“Not finding new moons or rings present is a bit of a scientific surprise to most of us,” Stern said. “But as a result, no engine burn is needed to steer clear of potential hazards. We presented these data to NASA for review and received approval to proceed on course and plan. We are ‘go’ for the best of our planned Pluto encounter trajectories.”
New Horizons formed a hazard analysis team in 2011 after the discovery of Pluto’s fourth moon, Kerberos, raised concerns the cratering of these moons by small debris from the outer area of the solar system known as the Kuiper Belt could spread additional hazardous debris into New Horizons’ path. Mission engineers retested spare spacecraft blanketing and parts back on Earth to determine how well they would stand up to particle impacts, and scientists modeled the likely formation and locations of rings and debris in the Pluto system. By the time New Horizons’ cameras were close enough to Pluto to start the search last month, the team had already estimated the chances of a catastrophic incident at far less than 1 percent.
The images used in the latest searches that cleared the mission to stay on its current course were taken June 22, 23 and 26. Pluto and all five of its known moons are visible in the images, but scientists saw no rings, new moons, or hazards of any kind. The hazards team determined that satellites as faint as about 15 times dimmer than Pluto’s faintest known moon, Styx, would have been seen if they existed beyond the orbit of Pluto’s largest and closest moon, Charon.
If any rings do exist, the hazard team determined they must be extremely faint, reflecting less than one 5-millionth of the incoming sunlight.
“The suspense — at least most of it — is behind us,” says John Spencer of SwRI, who leads the New Horizons hazard analysis team. “As a scientist, I’m a bit disappointed that we didn’t spot additional moons to study, but as a New Horizons team member I am much more relieved that we didn’t find something that could harm the spacecraft.

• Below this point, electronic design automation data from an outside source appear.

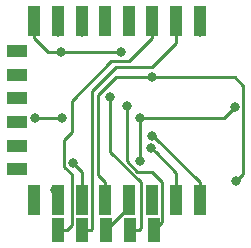
<source format=gbr>
%TF.GenerationSoftware,KiCad,Pcbnew,5.1.5+dfsg1-2build2*%
%TF.CreationDate,2021-07-18T22:40:15+02:00*%
%TF.ProjectId,wb2s,77623273-2e6b-4696-9361-645f70636258,rev?*%
%TF.SameCoordinates,Original*%
%TF.FileFunction,Copper,L1,Top*%
%TF.FilePolarity,Positive*%
%FSLAX46Y46*%
G04 Gerber Fmt 4.6, Leading zero omitted, Abs format (unit mm)*
G04 Created by KiCad (PCBNEW 5.1.5+dfsg1-2build2) date 2021-07-18 22:40:15*
%MOMM*%
%LPD*%
G04 APERTURE LIST*
%TA.AperFunction,SMDPad,CuDef*%
%ADD10R,1.000000X2.500000*%
%TD*%
%TA.AperFunction,SMDPad,CuDef*%
%ADD11R,1.800000X1.000000*%
%TD*%
%TA.AperFunction,SMDPad,CuDef*%
%ADD12R,1.000000X2.000000*%
%TD*%
%TA.AperFunction,ViaPad*%
%ADD13C,0.800000*%
%TD*%
%TA.AperFunction,Conductor*%
%ADD14C,0.250000*%
%TD*%
G04 APERTURE END LIST*
D10*
%TO.P,U1,1*%
%TO.N,Net-(R1-Pad1)*%
X102052000Y-107335000D03*
%TO.P,U1,2*%
%TO.N,ADC*%
X100052000Y-107335000D03*
%TO.P,U1,3*%
%TO.N,CEN*%
X98052000Y-107335000D03*
%TO.P,U1,4*%
%TO.N,Net-(U1-Pad4)*%
X96052000Y-107335000D03*
%TO.P,U1,5*%
%TO.N,PWM5*%
X94052000Y-107335000D03*
%TO.P,U1,6*%
%TO.N,PWM1*%
X92052000Y-107335000D03*
%TO.P,U1,7*%
%TO.N,PWM2*%
X90052000Y-107335000D03*
%TO.P,U1,8*%
%TO.N,+3V3*%
X88052000Y-107335000D03*
D11*
%TO.P,U1,9*%
%TO.N,Net-(U1-Pad9)*%
X86552000Y-109935000D03*
%TO.P,U1,10*%
%TO.N,Net-(U1-Pad10)*%
X86552000Y-111935000D03*
%TO.P,U1,11*%
%TO.N,Net-(U1-Pad11)*%
X86552000Y-113935000D03*
%TO.P,U1,12*%
%TO.N,Net-(U1-Pad12)*%
X86552000Y-115935000D03*
%TO.P,U1,13*%
%TO.N,Net-(U1-Pad13)*%
X86552000Y-117935000D03*
%TO.P,U1,14*%
%TO.N,Net-(U1-Pad14)*%
X86552000Y-119935000D03*
D10*
%TO.P,U1,15*%
%TO.N,GND*%
X88052000Y-122535000D03*
%TO.P,U1,16*%
%TO.N,Net-(R4-Pad2)*%
X90052000Y-122535000D03*
%TO.P,U1,17*%
%TO.N,Net-(R5-Pad2)*%
X92052000Y-122535000D03*
%TO.P,U1,18*%
%TO.N,Net-(R3-Pad1)*%
X94052000Y-122535000D03*
%TO.P,U1,19*%
%TO.N,PWM0*%
X96052000Y-122535000D03*
%TO.P,U1,20*%
%TO.N,PWM4*%
X98052000Y-122535000D03*
%TO.P,U1,21*%
%TO.N,RX*%
X100052000Y-122535000D03*
%TO.P,U1,22*%
%TO.N,TX*%
X102052000Y-122535000D03*
%TD*%
D12*
%TO.P,J2,1*%
%TO.N,PWM0*%
X94107000Y-125095000D03*
%TD*%
%TO.P,J3,1*%
%TO.N,PWM1*%
X96139000Y-125095000D03*
%TD*%
%TO.P,J4,1*%
%TO.N,PWM2*%
X98171000Y-125095000D03*
%TD*%
%TO.P,J8,1*%
%TO.N,CEN*%
X90043000Y-125095000D03*
%TD*%
%TO.P,J9,1*%
%TO.N,ADC*%
X92075000Y-125095000D03*
%TD*%
D13*
%TO.N,TX*%
X97972999Y-117094000D03*
%TO.N,PWM1*%
X92075000Y-108331000D03*
X94488000Y-113792000D03*
%TO.N,PWM2*%
X90043000Y-108331000D03*
X95885000Y-114554000D03*
%TO.N,RX*%
X97917000Y-118110000D03*
%TO.N,PWM5*%
X94107000Y-107569000D03*
%TO.N,PWM4*%
X97917000Y-121793000D03*
%TO.N,CEN*%
X98044000Y-108077000D03*
%TO.N,Net-(R1-Pad1)*%
X102108000Y-108331000D03*
%TO.N,GND*%
X88138000Y-121666000D03*
X88138000Y-115570000D03*
X97028000Y-119253000D03*
X97028000Y-115570000D03*
X105029000Y-114681000D03*
X90424002Y-115570000D03*
%TO.N,Net-(R4-Pad2)*%
X89789000Y-121666000D03*
%TO.N,+3V3*%
X95377000Y-109982000D03*
X90297000Y-109982000D03*
%TO.N,Net-(R3-Pad1)*%
X98044000Y-112141000D03*
X105156000Y-120904000D03*
%TO.N,Net-(R5-Pad2)*%
X91312996Y-119380000D03*
%TD*%
D14*
%TO.N,TX*%
X102052000Y-122535000D02*
X102052000Y-121035000D01*
X102052000Y-121035000D02*
X98111000Y-117094000D01*
X98111000Y-117094000D02*
X97972999Y-117094000D01*
%TO.N,PWM0*%
X96052000Y-123096998D02*
X96052000Y-122535000D01*
X94107000Y-125041998D02*
X96052000Y-123096998D01*
X94107000Y-125095000D02*
X94107000Y-125041998D01*
%TO.N,PWM1*%
X94488000Y-118491000D02*
X94488000Y-114357685D01*
X96889000Y-125095000D02*
X97046999Y-124937001D01*
X97046999Y-124937001D02*
X97046999Y-121049999D01*
X96139000Y-125095000D02*
X96889000Y-125095000D01*
X97046999Y-121049999D02*
X94488000Y-118491000D01*
X94488000Y-114357685D02*
X94488000Y-113792000D01*
%TO.N,PWM2*%
X98171000Y-125095000D02*
X97827002Y-125095000D01*
X96773998Y-120140588D02*
X95885000Y-119251590D01*
X97992590Y-120140588D02*
X96773998Y-120140588D01*
X98877001Y-124388999D02*
X98877001Y-121024999D01*
X95885000Y-115119685D02*
X95885000Y-114554000D01*
X98877001Y-121024999D02*
X97992590Y-120140588D01*
X98171000Y-125095000D02*
X98877001Y-124388999D01*
X95885000Y-119251590D02*
X95885000Y-115119685D01*
%TO.N,RX*%
X100052000Y-122535000D02*
X100052000Y-120245000D01*
X98316999Y-118509999D02*
X97917000Y-118110000D01*
X100052000Y-120245000D02*
X98316999Y-118509999D01*
%TO.N,CEN*%
X98052000Y-108835000D02*
X98052000Y-107335000D01*
X96085011Y-110801989D02*
X98052000Y-108835000D01*
X94557011Y-110801989D02*
X96085011Y-110801989D01*
X91226999Y-114132001D02*
X94557011Y-110801989D01*
X91226999Y-116799001D02*
X91226999Y-114132001D01*
X90793000Y-125095000D02*
X91226999Y-124661001D01*
X90587994Y-117438006D02*
X91226999Y-116799001D01*
X90587994Y-119728002D02*
X90587994Y-117438006D01*
X91226999Y-120367007D02*
X90587994Y-119728002D01*
X90043000Y-125095000D02*
X90793000Y-125095000D01*
X91226999Y-124661001D02*
X91226999Y-120367007D01*
%TO.N,ADC*%
X100052000Y-108835000D02*
X100052000Y-107335000D01*
X92964000Y-113284000D02*
X94996000Y-111252000D01*
X92075000Y-125095000D02*
X92825000Y-125095000D01*
X100052000Y-109242410D02*
X100052000Y-108835000D01*
X92825000Y-125095000D02*
X92964000Y-124956000D01*
X92964000Y-124956000D02*
X92964000Y-113284000D01*
X94996000Y-111252000D02*
X98042410Y-111252000D01*
X98042410Y-111252000D02*
X100052000Y-109242410D01*
%TO.N,GND*%
X97028000Y-119253000D02*
X97028000Y-115570000D01*
X97028000Y-115570000D02*
X104140000Y-115570000D01*
X104140000Y-115570000D02*
X105029000Y-114681000D01*
X88138000Y-115570000D02*
X90424002Y-115570000D01*
%TO.N,+3V3*%
X88052000Y-107335000D02*
X88052000Y-108835000D01*
X88052000Y-108835000D02*
X89199000Y-109982000D01*
X89199000Y-109982000D02*
X89789000Y-109982000D01*
X89789000Y-109982000D02*
X90551000Y-109982000D01*
X90551000Y-109982000D02*
X95377000Y-109982000D01*
%TO.N,Net-(R3-Pad1)*%
X93472000Y-113665000D02*
X93472000Y-120455000D01*
X94052000Y-121035000D02*
X94052000Y-122535000D01*
X93472000Y-120455000D02*
X94052000Y-121035000D01*
X98044000Y-112141000D02*
X94996000Y-112141000D01*
X94996000Y-112141000D02*
X93472000Y-113665000D01*
X105754001Y-120305999D02*
X105156000Y-120904000D01*
X105754001Y-112866001D02*
X105754001Y-120305999D01*
X105029000Y-112141000D02*
X105754001Y-112866001D01*
X98044000Y-112141000D02*
X105029000Y-112141000D01*
%TO.N,Net-(R5-Pad2)*%
X91821000Y-122304000D02*
X92052000Y-122535000D01*
X92052000Y-122535000D02*
X92052000Y-120119004D01*
X92052000Y-120119004D02*
X91312996Y-119380000D01*
%TD*%
M02*

</source>
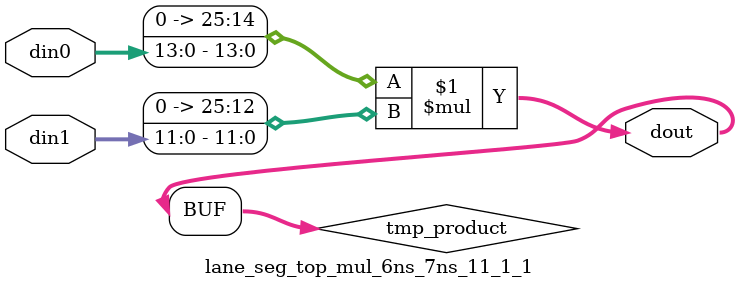
<source format=v>

`timescale 1 ns / 1 ps

  module lane_seg_top_mul_6ns_7ns_11_1_1(din0, din1, dout);
parameter ID = 1;
parameter NUM_STAGE = 0;
parameter din0_WIDTH = 14;
parameter din1_WIDTH = 12;
parameter dout_WIDTH = 26;

input [din0_WIDTH - 1 : 0] din0; 
input [din1_WIDTH - 1 : 0] din1; 
output [dout_WIDTH - 1 : 0] dout;

wire signed [dout_WIDTH - 1 : 0] tmp_product;










assign tmp_product = $signed({1'b0, din0}) * $signed({1'b0, din1});











assign dout = tmp_product;







endmodule

</source>
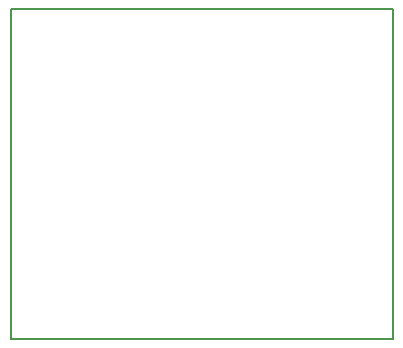
<source format=gbr>
G04 #@! TF.FileFunction,Profile,NP*
%FSLAX46Y46*%
G04 Gerber Fmt 4.6, Leading zero omitted, Abs format (unit mm)*
G04 Created by KiCad (PCBNEW 4.0.7) date 02/07/19 19:23:19*
%MOMM*%
%LPD*%
G01*
G04 APERTURE LIST*
%ADD10C,0.100000*%
%ADD11C,0.150000*%
G04 APERTURE END LIST*
D10*
D11*
X135255000Y-73660000D02*
X135255000Y-74930000D01*
X167640000Y-73660000D02*
X135255000Y-73660000D01*
X167640000Y-101600000D02*
X167640000Y-73660000D01*
X135255000Y-101600000D02*
X167640000Y-101600000D01*
X135255000Y-74930000D02*
X135255000Y-101600000D01*
M02*

</source>
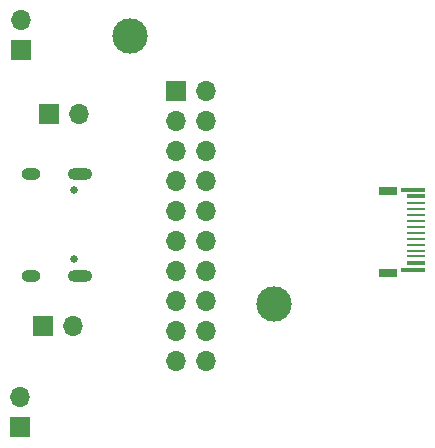
<source format=gbs>
G04 #@! TF.GenerationSoftware,KiCad,Pcbnew,7.0.2-0*
G04 #@! TF.CreationDate,2023-04-27T21:18:03-05:00*
G04 #@! TF.ProjectId,usb_programmer,7573625f-7072-46f6-9772-616d6d65722e,rev?*
G04 #@! TF.SameCoordinates,Original*
G04 #@! TF.FileFunction,Soldermask,Bot*
G04 #@! TF.FilePolarity,Negative*
%FSLAX46Y46*%
G04 Gerber Fmt 4.6, Leading zero omitted, Abs format (unit mm)*
G04 Created by KiCad (PCBNEW 7.0.2-0) date 2023-04-27 21:18:03*
%MOMM*%
%LPD*%
G01*
G04 APERTURE LIST*
%ADD10C,3.000000*%
%ADD11R,2.050000X0.360000*%
%ADD12R,1.500000X0.800000*%
%ADD13R,1.500000X0.700000*%
%ADD14R,1.550000X0.410000*%
%ADD15R,1.550000X0.260000*%
%ADD16R,1.700000X1.700000*%
%ADD17O,1.700000X1.700000*%
%ADD18O,1.600000X1.000000*%
%ADD19O,2.100000X1.000000*%
%ADD20C,0.650000*%
G04 APERTURE END LIST*
D10*
X48040000Y-83700000D03*
X35890000Y-61020000D03*
D11*
X59795000Y-80800000D03*
D12*
X57725000Y-81020000D03*
D13*
X57725000Y-74125000D03*
D11*
X59795000Y-73990000D03*
D14*
X60045000Y-74570000D03*
D15*
X60045000Y-75145000D03*
X60045000Y-75645000D03*
X60045000Y-76145000D03*
X60045000Y-76645000D03*
X60045000Y-77145000D03*
X60045000Y-77645000D03*
X60045000Y-78145000D03*
X60045000Y-78645000D03*
X60045000Y-79145000D03*
X60045000Y-79645000D03*
D14*
X60045000Y-80220000D03*
D16*
X26650000Y-62200000D03*
D17*
X26650000Y-59660000D03*
D16*
X26570000Y-94110000D03*
D17*
X26570000Y-91570000D03*
D16*
X28960000Y-67610000D03*
D17*
X31500000Y-67610000D03*
D16*
X28480000Y-85540000D03*
D17*
X31020000Y-85540000D03*
D16*
X39750000Y-65620000D03*
D17*
X42290000Y-65620000D03*
X39750000Y-68160000D03*
X42290000Y-68160000D03*
X39750000Y-70700000D03*
X42290000Y-70700000D03*
X39750000Y-73240000D03*
X42290000Y-73240000D03*
X39750000Y-75780000D03*
X42290000Y-75780000D03*
X39750000Y-78320000D03*
X42290000Y-78320000D03*
X39750000Y-80860000D03*
X42290000Y-80860000D03*
X39750000Y-83400000D03*
X42290000Y-83400000D03*
X39750000Y-85940000D03*
X42290000Y-85940000D03*
X39750000Y-88480000D03*
X42290000Y-88480000D03*
D18*
X27440000Y-81270000D03*
D19*
X31620000Y-81270000D03*
X31620000Y-72630000D03*
D18*
X27440000Y-72630000D03*
D20*
X31090000Y-74060000D03*
X31090000Y-79840000D03*
M02*

</source>
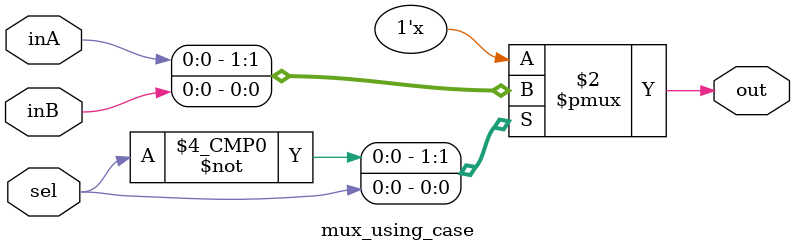
<source format=sv>
module mux_using_case(input logic inA, inB, 
		      input logic sel,
		      output logic out);
  always_comb begin
    case(sel)
      1'b0: out = inA;
      1'b1: out = inB;
    endcase 
  end
endmodule: mux_using_case

</source>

New Horizons already has six amazing objects to analyze in this incredible system.”
While the lack of new moons was unexpected, finding frozen methane on Pluto's surface was not. Earth-based astronomers first observed the chemical compound on the distant planet in 1976.
“We already knew there was methane on Pluto, but these are our first detections,” said Will Grundy, the New Horizons Surface Composition team leader with the Lowell Observatory in Flagstaff, Arizona. “Soon we will know if there are differences in the presence of methane ice from one part of Pluto to another.”
Methane is an odorless, colorless gas that is present underground and in the atmosphere on Earth. On Pluto, methane may be primordial, inherited from the solar nebula from which the solar system formed 4.5 billion years ago. Methane was originally detected on Pluto’s surface by a team of ground-based astronomers led by New Horizons team member Dale Cruikshank, of NASA’s Ames Research Center, Mountain View, California.